GPT Step Getting Started

🌄 Flow

  1. Start of with the prompt template. The prompt template should include:
    1. The signals you want to extract
    2. The data-context the model should use to extract data. (This will be done using functions)
  2. After you have the prompt fill in signals.
    1. For each signal you need to fill in:
      1. Name - Will be the signal name
      2. Description - Explain the model exactly how to compute this step.
      3. Type - Boolean / String.
  3. Run

🐍 Functions

In order to add data context to the prompt we use functions. Functions are executed and added to the prompt prior to sending the prompt to the model.

Supported functions

Search

Parameters: query
Description: Performs a Google search using the query string parameter and returns the results.

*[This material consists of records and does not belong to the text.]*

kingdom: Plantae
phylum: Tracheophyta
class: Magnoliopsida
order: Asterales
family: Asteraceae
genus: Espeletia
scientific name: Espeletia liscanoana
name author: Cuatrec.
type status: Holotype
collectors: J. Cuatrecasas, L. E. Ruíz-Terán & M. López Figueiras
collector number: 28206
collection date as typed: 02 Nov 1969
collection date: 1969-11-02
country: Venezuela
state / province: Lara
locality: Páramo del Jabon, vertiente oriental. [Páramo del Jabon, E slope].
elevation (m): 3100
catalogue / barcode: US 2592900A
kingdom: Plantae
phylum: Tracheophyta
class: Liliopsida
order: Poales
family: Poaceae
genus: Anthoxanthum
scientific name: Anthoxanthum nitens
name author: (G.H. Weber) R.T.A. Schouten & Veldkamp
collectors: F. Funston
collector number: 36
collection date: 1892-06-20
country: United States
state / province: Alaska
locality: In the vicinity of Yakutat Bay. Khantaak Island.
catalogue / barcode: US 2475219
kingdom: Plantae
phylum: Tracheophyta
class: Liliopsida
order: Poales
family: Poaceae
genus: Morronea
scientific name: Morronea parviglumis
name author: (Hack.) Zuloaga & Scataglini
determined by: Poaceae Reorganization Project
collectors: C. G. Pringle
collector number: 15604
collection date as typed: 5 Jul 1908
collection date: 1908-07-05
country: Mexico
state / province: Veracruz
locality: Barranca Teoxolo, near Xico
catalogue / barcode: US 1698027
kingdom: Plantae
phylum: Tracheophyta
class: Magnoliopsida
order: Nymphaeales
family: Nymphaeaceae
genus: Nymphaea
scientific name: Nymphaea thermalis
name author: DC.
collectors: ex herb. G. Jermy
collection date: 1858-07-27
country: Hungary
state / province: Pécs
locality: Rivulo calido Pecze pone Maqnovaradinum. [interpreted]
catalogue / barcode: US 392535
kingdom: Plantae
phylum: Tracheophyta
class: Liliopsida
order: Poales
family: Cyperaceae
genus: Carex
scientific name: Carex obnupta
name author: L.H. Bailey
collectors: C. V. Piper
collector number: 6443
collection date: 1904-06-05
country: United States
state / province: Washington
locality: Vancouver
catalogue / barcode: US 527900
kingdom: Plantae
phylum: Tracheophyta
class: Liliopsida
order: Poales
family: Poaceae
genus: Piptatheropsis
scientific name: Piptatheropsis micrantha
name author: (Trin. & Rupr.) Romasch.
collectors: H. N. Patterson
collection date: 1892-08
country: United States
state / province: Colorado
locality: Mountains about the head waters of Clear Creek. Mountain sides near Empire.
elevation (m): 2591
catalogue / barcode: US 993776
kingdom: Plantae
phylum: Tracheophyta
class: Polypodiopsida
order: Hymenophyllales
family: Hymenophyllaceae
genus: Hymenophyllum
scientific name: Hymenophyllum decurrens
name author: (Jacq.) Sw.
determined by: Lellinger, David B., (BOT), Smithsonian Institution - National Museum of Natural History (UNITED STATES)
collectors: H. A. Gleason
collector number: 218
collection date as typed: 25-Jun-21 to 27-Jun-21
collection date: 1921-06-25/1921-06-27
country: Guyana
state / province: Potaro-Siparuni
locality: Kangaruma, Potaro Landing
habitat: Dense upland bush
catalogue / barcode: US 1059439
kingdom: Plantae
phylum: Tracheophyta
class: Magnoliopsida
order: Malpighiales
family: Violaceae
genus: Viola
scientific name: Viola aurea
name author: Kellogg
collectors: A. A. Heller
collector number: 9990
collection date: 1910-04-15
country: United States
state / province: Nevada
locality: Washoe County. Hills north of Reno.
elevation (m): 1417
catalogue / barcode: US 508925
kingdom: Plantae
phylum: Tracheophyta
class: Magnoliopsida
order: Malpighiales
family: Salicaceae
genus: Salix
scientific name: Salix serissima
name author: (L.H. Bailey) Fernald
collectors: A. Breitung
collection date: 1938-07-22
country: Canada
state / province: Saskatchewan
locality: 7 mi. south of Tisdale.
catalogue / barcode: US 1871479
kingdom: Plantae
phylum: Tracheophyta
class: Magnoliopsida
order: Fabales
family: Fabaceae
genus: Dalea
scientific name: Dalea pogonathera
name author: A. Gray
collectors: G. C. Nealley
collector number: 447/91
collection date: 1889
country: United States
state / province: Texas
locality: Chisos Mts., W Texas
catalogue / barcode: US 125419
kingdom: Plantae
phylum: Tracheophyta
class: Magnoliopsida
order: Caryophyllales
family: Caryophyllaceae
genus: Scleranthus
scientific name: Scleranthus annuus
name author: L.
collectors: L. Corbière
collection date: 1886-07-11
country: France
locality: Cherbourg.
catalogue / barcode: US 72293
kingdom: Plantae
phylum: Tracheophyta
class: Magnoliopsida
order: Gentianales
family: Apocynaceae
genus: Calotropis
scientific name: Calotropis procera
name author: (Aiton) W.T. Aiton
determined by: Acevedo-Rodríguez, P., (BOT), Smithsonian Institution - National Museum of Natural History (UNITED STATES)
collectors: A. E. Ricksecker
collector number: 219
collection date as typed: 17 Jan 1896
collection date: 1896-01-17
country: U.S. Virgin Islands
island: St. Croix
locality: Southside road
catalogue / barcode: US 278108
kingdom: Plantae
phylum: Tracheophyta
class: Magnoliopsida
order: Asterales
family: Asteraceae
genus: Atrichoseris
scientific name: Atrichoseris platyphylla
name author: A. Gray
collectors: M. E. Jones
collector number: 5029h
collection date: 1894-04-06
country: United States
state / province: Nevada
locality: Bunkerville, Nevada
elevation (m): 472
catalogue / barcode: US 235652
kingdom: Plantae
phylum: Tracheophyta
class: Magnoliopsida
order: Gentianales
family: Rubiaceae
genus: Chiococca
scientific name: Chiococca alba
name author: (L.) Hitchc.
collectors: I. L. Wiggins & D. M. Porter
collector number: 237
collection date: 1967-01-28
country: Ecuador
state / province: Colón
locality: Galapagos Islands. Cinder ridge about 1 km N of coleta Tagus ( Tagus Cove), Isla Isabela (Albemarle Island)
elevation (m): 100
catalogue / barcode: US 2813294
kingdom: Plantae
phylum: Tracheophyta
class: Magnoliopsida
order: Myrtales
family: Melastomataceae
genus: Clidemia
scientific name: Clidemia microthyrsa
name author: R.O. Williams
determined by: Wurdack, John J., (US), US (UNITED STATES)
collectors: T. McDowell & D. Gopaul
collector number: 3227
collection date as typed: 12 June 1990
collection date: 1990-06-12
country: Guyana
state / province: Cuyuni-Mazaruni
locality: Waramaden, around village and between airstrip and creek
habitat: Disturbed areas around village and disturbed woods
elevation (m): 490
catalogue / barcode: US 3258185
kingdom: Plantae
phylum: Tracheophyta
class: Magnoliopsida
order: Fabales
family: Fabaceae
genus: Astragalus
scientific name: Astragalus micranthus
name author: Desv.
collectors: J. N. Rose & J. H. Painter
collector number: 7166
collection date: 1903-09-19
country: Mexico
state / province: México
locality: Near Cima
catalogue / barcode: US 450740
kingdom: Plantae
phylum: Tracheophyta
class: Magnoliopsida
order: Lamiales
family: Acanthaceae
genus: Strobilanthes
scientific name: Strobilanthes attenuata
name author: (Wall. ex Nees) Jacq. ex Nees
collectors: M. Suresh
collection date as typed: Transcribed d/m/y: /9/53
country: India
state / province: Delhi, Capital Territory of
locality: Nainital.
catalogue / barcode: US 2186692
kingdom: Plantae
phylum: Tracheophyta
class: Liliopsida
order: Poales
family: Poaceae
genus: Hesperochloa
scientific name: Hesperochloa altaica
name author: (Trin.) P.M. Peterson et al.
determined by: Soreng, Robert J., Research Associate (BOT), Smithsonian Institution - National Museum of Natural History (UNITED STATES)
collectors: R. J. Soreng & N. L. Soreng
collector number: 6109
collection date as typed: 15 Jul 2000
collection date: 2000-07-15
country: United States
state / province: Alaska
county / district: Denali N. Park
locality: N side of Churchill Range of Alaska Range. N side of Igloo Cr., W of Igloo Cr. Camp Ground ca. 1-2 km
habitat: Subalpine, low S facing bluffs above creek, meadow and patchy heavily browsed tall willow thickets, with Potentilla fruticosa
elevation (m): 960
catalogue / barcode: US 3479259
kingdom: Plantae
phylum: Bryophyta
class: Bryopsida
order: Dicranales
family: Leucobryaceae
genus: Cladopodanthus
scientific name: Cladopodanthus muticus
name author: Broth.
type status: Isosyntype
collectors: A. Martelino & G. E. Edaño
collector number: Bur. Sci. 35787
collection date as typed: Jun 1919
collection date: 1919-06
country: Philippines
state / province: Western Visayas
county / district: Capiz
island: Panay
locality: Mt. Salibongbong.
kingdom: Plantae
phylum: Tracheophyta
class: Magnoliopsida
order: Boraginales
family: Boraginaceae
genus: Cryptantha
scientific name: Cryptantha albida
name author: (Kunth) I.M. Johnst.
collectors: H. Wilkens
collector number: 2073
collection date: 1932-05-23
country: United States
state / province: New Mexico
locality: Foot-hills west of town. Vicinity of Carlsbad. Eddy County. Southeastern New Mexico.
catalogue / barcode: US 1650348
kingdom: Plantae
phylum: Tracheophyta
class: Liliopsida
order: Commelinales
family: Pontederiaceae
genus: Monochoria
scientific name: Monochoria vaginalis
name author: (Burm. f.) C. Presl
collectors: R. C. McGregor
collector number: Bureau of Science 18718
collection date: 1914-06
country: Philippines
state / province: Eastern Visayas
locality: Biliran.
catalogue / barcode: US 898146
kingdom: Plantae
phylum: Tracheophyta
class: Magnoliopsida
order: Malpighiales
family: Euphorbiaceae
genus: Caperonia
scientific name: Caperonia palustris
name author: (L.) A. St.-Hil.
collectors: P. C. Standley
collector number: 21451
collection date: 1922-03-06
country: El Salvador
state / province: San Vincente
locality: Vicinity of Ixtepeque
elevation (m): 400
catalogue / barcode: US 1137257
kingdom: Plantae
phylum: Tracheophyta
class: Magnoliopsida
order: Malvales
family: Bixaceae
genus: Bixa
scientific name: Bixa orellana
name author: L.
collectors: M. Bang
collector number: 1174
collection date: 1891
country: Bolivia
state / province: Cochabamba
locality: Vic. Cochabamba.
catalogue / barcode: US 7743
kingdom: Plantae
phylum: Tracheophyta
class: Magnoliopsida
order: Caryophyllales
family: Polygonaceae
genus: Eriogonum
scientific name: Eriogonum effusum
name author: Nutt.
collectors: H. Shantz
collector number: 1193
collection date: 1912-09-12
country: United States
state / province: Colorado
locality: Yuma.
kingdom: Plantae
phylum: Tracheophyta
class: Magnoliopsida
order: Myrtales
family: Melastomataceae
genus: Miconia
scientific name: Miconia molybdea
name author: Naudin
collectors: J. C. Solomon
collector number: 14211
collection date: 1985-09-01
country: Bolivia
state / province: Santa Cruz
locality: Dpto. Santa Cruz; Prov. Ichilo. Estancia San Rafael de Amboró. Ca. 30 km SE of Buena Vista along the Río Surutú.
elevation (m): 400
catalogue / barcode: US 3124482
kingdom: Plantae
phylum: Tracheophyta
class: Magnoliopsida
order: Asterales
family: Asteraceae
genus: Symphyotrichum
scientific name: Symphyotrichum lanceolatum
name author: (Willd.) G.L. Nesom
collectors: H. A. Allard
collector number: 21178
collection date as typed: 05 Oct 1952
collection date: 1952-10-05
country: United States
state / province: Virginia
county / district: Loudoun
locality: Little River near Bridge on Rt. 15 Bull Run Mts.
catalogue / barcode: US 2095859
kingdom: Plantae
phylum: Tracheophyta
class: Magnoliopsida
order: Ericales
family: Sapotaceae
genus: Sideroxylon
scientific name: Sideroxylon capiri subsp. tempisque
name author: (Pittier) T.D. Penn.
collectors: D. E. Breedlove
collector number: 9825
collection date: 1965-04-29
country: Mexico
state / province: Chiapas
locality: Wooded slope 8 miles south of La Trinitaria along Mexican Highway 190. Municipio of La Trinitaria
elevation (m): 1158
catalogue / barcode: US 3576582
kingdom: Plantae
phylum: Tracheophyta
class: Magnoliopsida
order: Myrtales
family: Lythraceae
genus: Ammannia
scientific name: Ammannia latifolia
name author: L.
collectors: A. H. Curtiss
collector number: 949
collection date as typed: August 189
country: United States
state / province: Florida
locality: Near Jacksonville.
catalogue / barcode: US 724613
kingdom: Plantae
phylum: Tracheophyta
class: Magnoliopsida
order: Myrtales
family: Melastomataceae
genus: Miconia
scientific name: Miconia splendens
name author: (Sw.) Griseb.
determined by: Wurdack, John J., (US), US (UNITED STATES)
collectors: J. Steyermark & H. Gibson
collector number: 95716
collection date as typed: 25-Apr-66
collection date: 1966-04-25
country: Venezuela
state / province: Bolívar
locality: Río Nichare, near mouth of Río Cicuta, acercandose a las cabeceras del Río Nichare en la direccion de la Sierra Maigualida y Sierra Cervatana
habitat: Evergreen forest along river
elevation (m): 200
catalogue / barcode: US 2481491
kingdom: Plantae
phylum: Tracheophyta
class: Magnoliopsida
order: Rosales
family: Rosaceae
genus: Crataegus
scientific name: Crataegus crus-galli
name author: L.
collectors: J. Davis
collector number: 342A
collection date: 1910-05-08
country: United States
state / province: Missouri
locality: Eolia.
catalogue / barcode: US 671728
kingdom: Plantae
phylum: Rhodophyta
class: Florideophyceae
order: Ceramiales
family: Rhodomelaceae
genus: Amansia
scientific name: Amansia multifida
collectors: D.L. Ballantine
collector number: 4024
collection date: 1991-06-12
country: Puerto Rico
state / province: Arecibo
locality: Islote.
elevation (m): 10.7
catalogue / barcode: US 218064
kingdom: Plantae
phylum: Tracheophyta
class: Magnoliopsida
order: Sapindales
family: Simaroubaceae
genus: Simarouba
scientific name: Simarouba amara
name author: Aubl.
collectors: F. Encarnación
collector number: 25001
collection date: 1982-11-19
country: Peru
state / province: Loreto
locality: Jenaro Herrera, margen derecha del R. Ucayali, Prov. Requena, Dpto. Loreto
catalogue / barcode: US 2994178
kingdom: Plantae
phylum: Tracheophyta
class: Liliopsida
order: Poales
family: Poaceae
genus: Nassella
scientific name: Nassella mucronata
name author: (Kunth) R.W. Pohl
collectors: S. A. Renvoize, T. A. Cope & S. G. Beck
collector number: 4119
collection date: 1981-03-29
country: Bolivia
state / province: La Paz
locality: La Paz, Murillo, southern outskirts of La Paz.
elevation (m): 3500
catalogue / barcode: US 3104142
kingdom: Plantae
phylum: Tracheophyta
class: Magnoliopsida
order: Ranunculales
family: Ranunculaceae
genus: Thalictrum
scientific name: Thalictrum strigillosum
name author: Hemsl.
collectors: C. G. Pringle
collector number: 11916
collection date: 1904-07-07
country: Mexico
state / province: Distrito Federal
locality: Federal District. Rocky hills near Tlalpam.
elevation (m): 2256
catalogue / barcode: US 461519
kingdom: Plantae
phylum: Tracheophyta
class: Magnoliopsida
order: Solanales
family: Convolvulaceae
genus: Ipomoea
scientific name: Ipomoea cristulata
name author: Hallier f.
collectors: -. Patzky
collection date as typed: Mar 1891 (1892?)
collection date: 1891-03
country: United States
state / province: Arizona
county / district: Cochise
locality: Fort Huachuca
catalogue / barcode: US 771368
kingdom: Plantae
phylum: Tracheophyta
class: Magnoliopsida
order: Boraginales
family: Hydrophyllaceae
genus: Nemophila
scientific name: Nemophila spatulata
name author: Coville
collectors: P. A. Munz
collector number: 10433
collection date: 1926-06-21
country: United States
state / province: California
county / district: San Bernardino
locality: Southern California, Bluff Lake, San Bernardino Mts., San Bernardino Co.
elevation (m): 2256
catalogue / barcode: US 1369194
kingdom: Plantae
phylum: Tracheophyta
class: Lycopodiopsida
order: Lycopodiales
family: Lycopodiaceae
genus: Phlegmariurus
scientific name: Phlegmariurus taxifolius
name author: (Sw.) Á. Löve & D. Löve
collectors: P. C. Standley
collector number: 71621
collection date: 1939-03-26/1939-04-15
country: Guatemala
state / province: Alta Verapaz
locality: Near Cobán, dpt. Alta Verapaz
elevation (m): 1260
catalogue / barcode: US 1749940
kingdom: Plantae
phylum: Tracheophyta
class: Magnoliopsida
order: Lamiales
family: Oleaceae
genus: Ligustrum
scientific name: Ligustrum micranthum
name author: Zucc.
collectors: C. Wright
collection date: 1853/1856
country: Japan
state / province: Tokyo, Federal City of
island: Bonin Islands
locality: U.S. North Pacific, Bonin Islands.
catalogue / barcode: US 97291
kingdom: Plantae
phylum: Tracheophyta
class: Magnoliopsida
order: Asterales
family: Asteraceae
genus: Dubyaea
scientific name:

Here is an example where we might wand to add context regarding company's layoff:

Here is some relevant context:  
Company website:  
{{Search(query=record['Webiste'] + ' layoffs')}}

ReadUrlText

ReadUrlText(link): Retrieves and returns the text content from a webpage given its link.

## Example
Assuming dataset as a column named domain

Company search results:  
{{ReadUrlText(link=record['domain'])}}

LinkedinSearch

SearchLinkedin(query): Searches for specific entities (such as profiles or companies) on 
LinkedIn based on the query.

Linkedin search results:
{{SearchLinkedin(query=record['domain'] + ' ceo')}}

GetCompanyContacts

GetCompanyContacts(domain, job_titles, skills): Extracts and returns the contact information
of a company specified by domain, filtered by job_titles and skills.

LinkQuestionAnswering

LinkQuestionAnswering(link, question): Analyzes a question, maps it to
a data model within the webpage at the provided url, and retrieves the answer.

SearchForNaicsCodes

SearchForNaicsCodes(query, naics_code_level: Optional): 
Searches for NAICS codes based on provided query (e.g., “cloud security”, “clothing ecommerce”).